They will fear you and flee you and call you a monster.
Stone Blind est sous-titré « l’histoire de Méduse » mais c’est à la fois trop et trop peu pour qualifier ce volume. Si vous vous imaginez que ce roman s’articulera autour de la seule figure de Méduse, et de son histoire, ce n’est pas le cas. La Gorgone ponctue plus le récit qu’elle n’en est le cœur.
La vie de Méduse se dévoile au fil des pages au travers de ses interactions avec autrui, que ce soit avec ses sœurs, Sthéno et Euryale, avec les Dieux - tout particulièrement Athéna et Poséidon - et comme objet de la quête de Persée. Elle est à la fois le cœur de toutes les intentions et la narratrice de certains épisodes clefs. Mais il y a également toutes les autres, qui font la richesse de Stone Blind. Cette polyphonie, ces voix de femmes qui racontent l’outrage, le viol, la perte, l’amour, la maternité dans un ouvrage qui sonne juste et qui suscite, chez le lecteur, toute une vague d’émotions, du rire aux larmes – qu’elles soient de colère ou de tristesse. Certains narrateurs sont inattendus, touchants et surprenants, mais nous n’en dirons pas plus pour ne pas gâcher la surprise.
Les épisodes relatés semblent de prime abord annexes mais convergent tous vers un dénouement commun. Chaque rivalité divine, chaque querelle, chaque injustice rapproche Méduse de sa fin, connue. Mais pourtant, la nature plurielle de la narration nous offre un regard différent qui nous amène à souhaiter que le sort puisse être inversé, que les chemins puissent être différents et l’on s’accroche à ce roman, page après page, toujours avec ce sentiment que l’inexorable se rapproche.
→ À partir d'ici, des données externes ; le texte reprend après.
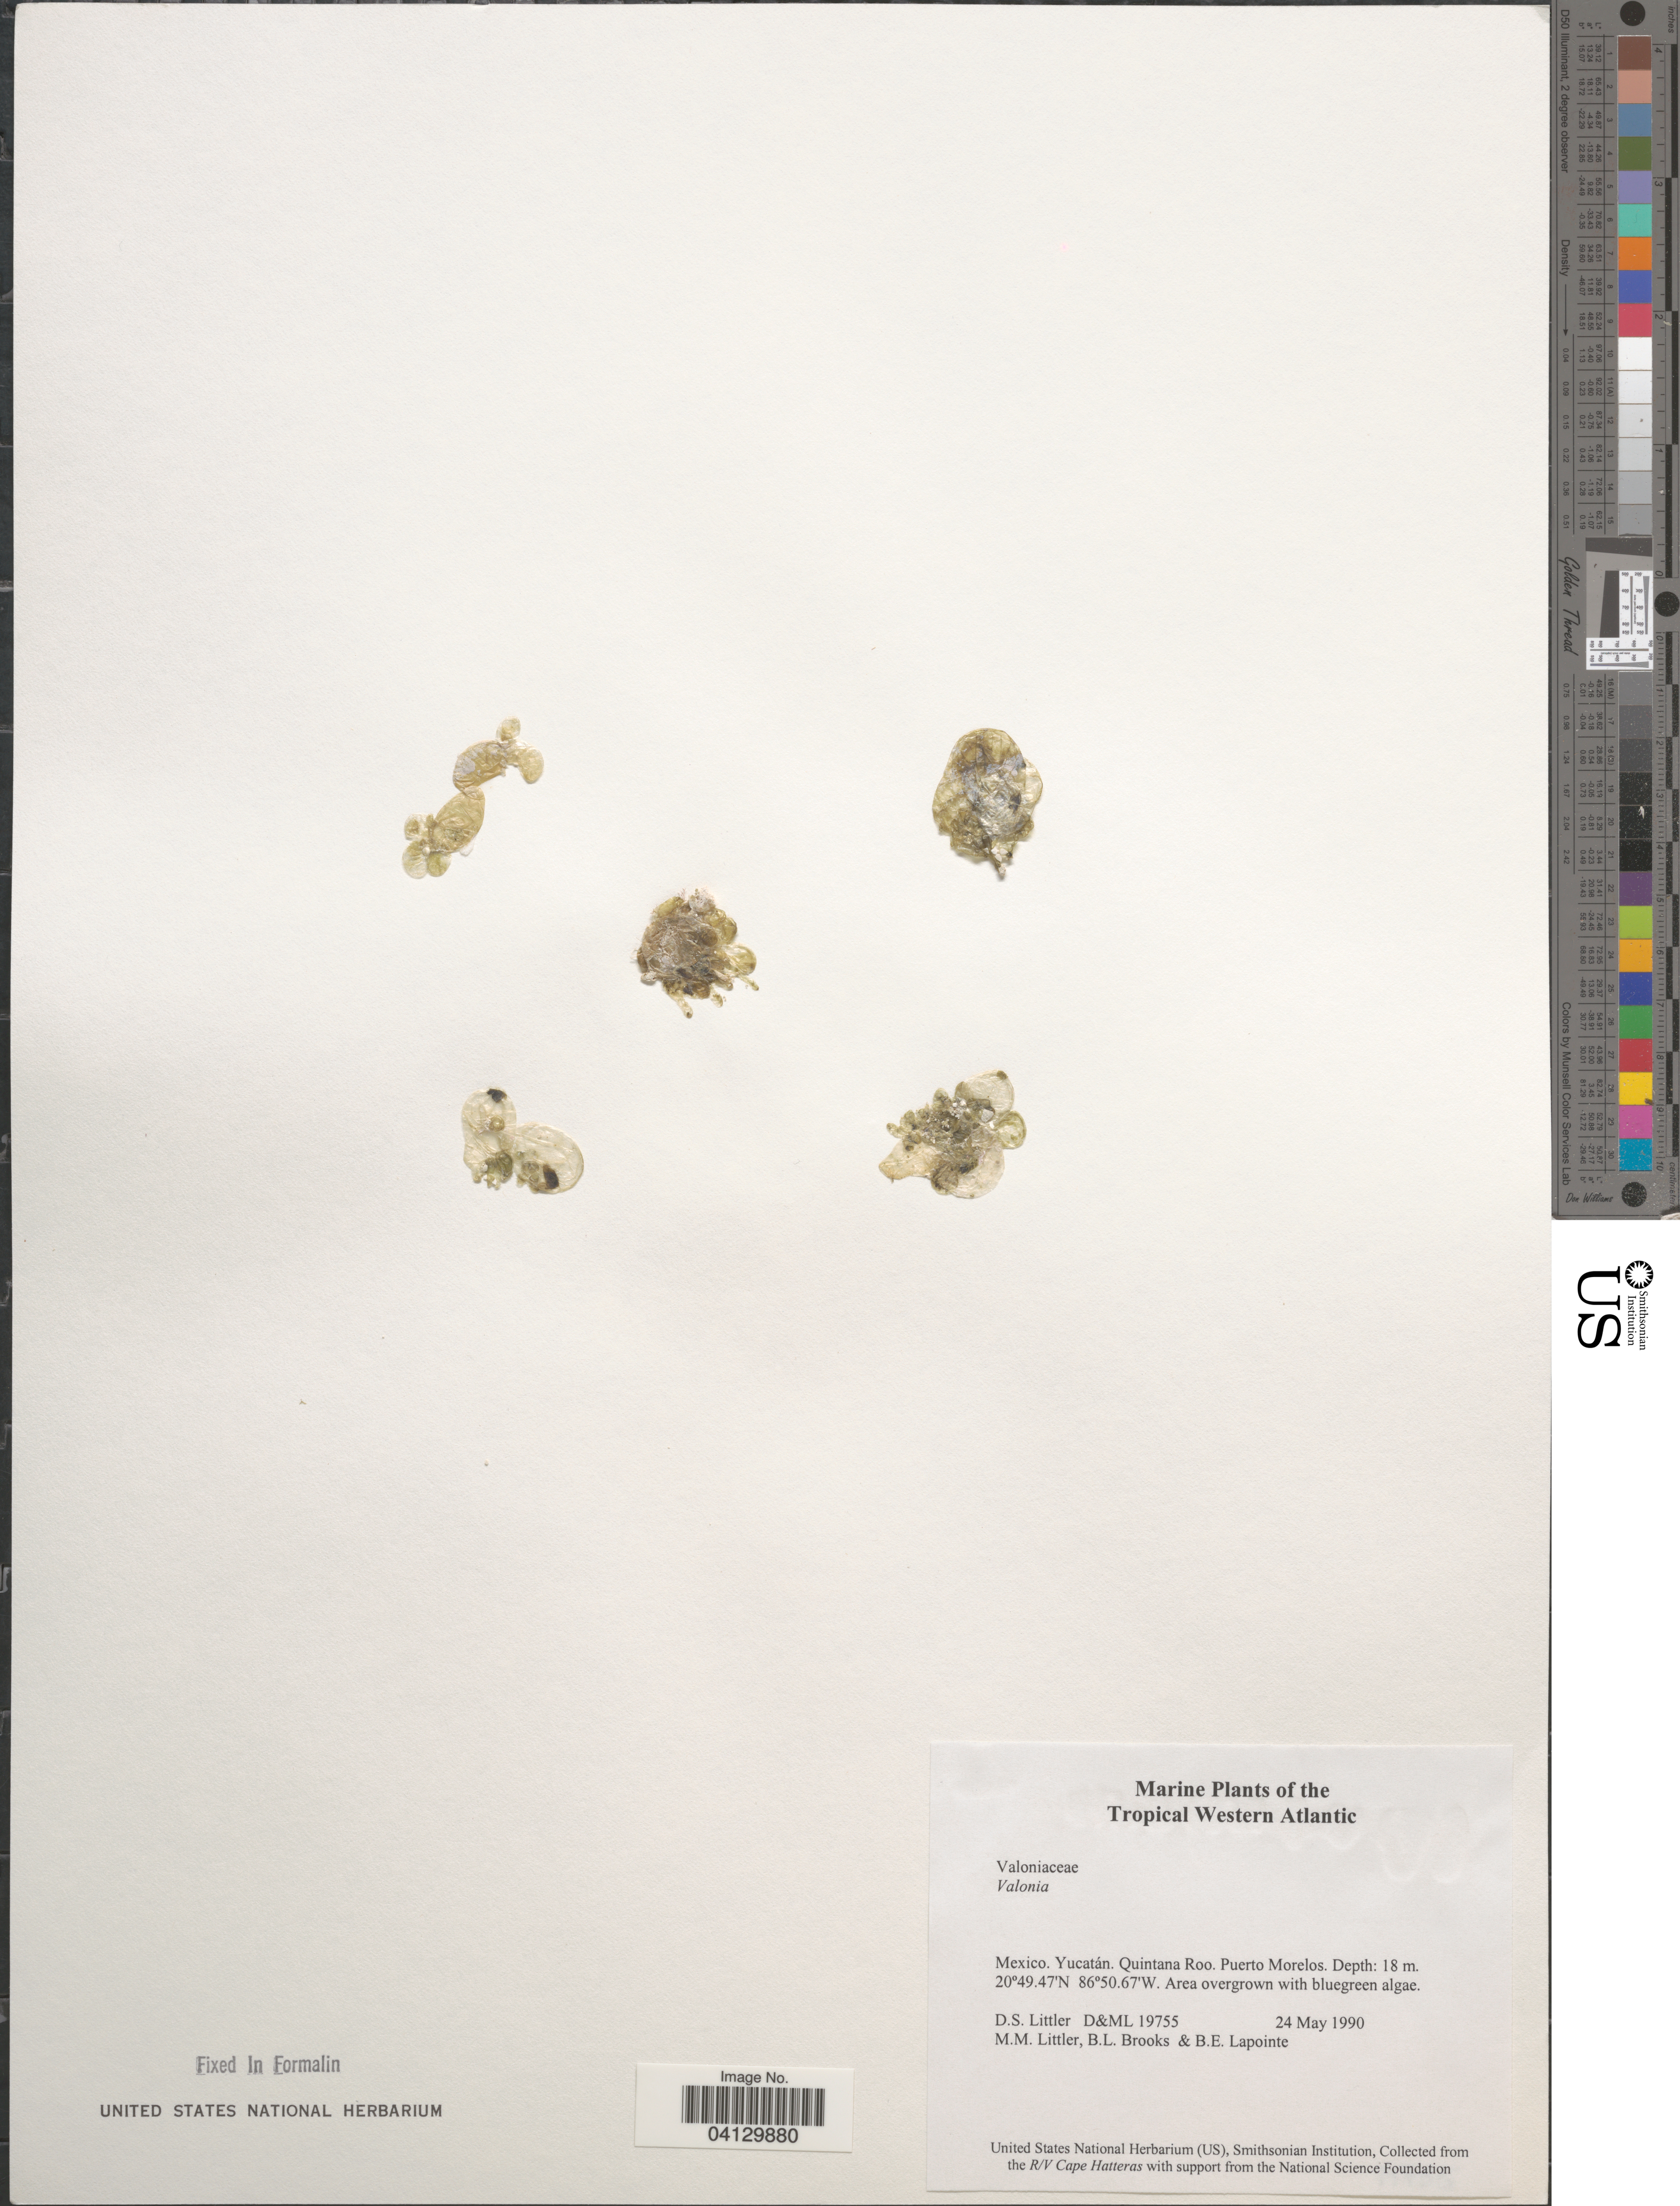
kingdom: Plantae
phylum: Chlorophyta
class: Ulvophyceae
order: Siphonocladales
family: Valoniaceae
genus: Valonia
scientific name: Valonia sp.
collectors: D. S. Littler, B. Brooks & B. Lapointe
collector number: D&ML19755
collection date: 1990-05-24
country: Mexico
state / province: Yucatán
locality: Tropical Western Atlantic. Quintana Roo. Puerto Morelos.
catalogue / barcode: US 328878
Ce n’est pas la victoire de Persée que l’on appelle de nos vœux, un Persée aussi inutile qu’infantile, « un sac de viande sur pattes », comme le dit Athéna, qui va tuer la Gorgone sans se poser de question. Pour nous, lecteurs de fantasy, l’interrogation sur la figure du monstre nous est peut-être plus familière, mais ce dernier n’est-il pas aussi celui qui avance sans se poser de questions et sans avoir à craindre les conséquences car il est le fils de son père ?
Natalie Hayes est suffisamment à l’aise avec son propos et sa plume pour nous proposer de courts chapitres qui arrivent à dépeindre avec la même efficacité des scènes violentes, poignantes ou drôles. Alors on tourne la page, et à chaque nouveau chapitre, le nom d’un nouveau narrateur nous interpelle, et l’on avance ainsi dans le récit de façon fluide sans pour autant avoir l’impression que le rythme de l’intrigue nous échappe. Tout est finement construit, tant dans l’alternance des différentes émotions, dans les réflexions suscitées que dans l’agencement des différents narrateurs.
Avec Stone Blind, Natalie Hayes nous offre une réécriture vivante, nuancée et mouvante du mythe de Méduse. Les fils de l’intrigue se nouent et la trame se dessine au fur et à mesure, liant les narrateurs dans un récit choral qui réhabilite Méduse tout en rappelant la vacuité d’un monde où, pour les Dieux, les autres ne sont que des pions.